◆ What is required ◆
For the entries below, the result should be an exact transcription of the lines from the one with "Perspective" up to and including the one with "Such innovations aim", and only those.

Items listed in a dataset:
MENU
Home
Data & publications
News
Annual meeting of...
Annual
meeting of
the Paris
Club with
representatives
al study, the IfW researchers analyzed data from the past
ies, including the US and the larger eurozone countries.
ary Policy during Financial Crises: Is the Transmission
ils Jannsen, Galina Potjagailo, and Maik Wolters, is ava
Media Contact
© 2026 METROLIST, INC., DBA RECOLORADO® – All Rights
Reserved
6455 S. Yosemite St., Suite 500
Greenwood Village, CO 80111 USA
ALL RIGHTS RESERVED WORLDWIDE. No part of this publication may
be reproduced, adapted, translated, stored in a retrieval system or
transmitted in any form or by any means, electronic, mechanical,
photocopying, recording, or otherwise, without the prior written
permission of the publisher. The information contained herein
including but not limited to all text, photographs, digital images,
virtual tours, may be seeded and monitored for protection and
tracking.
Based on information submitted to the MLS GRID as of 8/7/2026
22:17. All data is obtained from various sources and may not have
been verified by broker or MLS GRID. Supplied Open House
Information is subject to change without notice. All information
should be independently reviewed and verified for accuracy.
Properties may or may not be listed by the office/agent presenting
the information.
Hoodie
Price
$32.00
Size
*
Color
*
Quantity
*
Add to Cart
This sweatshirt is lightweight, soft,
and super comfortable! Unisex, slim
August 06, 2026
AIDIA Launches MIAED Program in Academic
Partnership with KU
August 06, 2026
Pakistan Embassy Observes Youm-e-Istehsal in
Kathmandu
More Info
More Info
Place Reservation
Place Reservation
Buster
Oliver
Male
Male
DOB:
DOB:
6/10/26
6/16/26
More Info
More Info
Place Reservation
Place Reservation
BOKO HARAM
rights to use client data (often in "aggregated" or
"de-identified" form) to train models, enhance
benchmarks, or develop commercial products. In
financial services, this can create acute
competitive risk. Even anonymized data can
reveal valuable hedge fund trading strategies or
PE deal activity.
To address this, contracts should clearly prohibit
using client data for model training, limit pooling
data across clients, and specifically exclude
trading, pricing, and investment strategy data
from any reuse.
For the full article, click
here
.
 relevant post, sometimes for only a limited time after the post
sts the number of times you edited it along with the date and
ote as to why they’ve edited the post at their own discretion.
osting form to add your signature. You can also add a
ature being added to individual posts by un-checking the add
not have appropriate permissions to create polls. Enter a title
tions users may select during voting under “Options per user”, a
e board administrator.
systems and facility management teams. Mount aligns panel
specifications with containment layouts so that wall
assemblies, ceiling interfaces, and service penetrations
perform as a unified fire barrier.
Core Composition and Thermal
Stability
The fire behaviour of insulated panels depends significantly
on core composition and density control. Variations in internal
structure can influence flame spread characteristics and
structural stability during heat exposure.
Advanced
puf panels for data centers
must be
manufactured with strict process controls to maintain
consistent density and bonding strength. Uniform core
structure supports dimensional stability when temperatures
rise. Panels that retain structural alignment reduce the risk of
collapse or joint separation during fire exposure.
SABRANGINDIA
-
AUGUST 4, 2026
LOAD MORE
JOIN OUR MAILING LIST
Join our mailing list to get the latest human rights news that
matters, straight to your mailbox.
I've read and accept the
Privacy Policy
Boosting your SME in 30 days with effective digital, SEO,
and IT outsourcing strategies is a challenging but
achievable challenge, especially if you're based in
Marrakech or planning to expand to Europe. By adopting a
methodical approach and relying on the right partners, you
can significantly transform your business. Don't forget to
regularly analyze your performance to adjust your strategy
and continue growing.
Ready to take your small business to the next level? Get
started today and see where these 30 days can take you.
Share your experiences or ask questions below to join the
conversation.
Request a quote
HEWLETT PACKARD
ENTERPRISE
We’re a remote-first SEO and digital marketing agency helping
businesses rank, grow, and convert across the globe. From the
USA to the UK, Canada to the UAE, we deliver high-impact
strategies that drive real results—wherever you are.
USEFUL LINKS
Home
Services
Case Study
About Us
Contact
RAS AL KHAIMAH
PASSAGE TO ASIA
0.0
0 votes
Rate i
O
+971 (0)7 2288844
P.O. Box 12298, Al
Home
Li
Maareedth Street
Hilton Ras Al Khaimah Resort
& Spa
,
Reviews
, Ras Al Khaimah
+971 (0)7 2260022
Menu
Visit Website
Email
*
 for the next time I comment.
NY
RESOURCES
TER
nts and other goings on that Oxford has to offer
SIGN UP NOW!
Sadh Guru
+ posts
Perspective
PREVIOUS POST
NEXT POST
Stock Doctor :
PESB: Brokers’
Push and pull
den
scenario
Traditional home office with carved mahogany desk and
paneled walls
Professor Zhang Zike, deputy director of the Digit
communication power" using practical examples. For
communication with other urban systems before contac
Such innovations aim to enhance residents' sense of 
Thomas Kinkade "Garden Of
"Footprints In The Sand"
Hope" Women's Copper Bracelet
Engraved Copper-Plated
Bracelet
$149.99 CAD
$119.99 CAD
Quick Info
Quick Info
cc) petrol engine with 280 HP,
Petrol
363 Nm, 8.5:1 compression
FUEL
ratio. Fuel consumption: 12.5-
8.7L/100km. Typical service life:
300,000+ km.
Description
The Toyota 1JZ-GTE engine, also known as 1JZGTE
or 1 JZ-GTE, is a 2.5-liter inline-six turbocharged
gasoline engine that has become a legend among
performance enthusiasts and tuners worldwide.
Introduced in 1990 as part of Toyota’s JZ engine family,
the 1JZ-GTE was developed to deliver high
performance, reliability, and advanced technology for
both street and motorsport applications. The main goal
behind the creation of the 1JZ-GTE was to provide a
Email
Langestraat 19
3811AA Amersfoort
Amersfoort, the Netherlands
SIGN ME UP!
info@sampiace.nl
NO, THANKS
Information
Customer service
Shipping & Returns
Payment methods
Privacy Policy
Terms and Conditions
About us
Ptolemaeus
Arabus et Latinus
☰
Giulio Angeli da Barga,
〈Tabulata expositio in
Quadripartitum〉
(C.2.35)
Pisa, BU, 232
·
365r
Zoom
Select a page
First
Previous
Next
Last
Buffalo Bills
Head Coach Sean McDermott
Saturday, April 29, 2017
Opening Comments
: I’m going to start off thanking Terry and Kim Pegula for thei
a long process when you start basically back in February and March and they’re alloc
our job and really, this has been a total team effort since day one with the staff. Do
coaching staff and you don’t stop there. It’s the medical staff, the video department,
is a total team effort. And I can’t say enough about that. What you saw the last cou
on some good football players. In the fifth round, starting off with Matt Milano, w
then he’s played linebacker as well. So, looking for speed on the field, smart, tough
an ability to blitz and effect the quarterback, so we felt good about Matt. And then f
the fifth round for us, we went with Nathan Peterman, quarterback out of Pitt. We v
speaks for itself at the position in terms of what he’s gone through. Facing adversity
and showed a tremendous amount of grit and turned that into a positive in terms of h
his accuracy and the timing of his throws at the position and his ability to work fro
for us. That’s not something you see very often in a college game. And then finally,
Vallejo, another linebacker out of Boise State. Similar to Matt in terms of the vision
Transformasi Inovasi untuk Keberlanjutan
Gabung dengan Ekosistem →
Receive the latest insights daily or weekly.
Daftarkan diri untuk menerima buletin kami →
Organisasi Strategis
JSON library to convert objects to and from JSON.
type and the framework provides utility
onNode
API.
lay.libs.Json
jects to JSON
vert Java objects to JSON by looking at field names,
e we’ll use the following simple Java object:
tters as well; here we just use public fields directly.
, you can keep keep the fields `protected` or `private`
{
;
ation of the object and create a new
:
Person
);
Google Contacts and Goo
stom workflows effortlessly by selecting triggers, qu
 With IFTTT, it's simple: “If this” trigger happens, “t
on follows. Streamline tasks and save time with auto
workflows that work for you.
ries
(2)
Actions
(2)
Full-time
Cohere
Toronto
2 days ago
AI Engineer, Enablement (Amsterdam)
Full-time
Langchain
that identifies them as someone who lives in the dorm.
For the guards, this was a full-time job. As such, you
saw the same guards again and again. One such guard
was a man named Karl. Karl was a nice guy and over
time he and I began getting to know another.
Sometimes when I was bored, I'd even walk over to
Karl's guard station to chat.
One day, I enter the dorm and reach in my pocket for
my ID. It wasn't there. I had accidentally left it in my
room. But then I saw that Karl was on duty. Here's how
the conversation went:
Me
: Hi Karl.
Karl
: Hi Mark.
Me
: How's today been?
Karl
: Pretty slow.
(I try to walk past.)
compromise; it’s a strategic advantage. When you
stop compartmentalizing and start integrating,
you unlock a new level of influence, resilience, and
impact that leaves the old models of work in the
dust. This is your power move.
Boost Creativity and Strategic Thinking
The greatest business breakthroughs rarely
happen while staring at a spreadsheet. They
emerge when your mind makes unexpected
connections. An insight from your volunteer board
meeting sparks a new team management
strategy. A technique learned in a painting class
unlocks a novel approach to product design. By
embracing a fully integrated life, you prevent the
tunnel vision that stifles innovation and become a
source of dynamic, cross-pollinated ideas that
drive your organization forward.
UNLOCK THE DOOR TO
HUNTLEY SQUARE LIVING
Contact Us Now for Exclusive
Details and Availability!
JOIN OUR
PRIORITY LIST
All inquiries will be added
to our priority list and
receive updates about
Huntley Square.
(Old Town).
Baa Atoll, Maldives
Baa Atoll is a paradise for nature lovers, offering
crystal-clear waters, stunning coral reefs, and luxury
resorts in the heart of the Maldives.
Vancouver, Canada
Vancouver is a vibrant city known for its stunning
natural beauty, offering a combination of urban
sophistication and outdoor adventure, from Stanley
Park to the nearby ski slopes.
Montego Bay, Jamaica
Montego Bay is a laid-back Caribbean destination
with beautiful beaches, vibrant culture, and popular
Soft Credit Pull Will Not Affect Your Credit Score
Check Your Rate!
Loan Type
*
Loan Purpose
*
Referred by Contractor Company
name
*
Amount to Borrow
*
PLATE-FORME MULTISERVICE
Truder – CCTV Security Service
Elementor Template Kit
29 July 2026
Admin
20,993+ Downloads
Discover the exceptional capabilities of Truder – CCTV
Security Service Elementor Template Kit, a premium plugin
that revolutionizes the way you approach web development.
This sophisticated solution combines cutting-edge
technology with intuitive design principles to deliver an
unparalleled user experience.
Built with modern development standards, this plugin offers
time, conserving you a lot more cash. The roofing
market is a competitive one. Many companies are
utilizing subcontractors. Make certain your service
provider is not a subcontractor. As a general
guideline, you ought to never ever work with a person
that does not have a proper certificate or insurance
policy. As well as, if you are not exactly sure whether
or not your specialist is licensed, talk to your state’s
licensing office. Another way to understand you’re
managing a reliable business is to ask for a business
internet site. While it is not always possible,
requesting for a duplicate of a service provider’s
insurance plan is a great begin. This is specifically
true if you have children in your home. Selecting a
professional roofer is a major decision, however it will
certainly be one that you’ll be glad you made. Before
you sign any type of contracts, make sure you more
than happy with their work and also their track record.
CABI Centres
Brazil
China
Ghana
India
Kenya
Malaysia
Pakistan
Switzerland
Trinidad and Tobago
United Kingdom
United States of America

◆ Response area ◆
Perspective
PREVIOUS POST
NEXT POST
Stock Doctor :
PESB: Brokers’
Push and pull
den
scenario
Traditional home office with carved mahogany desk and
paneled walls
Professor Zhang Zike, deputy director of the Digit
communication power" using practical examples. For
communication with other urban systems before contac
Such innovations aim to enhance residents' sense of 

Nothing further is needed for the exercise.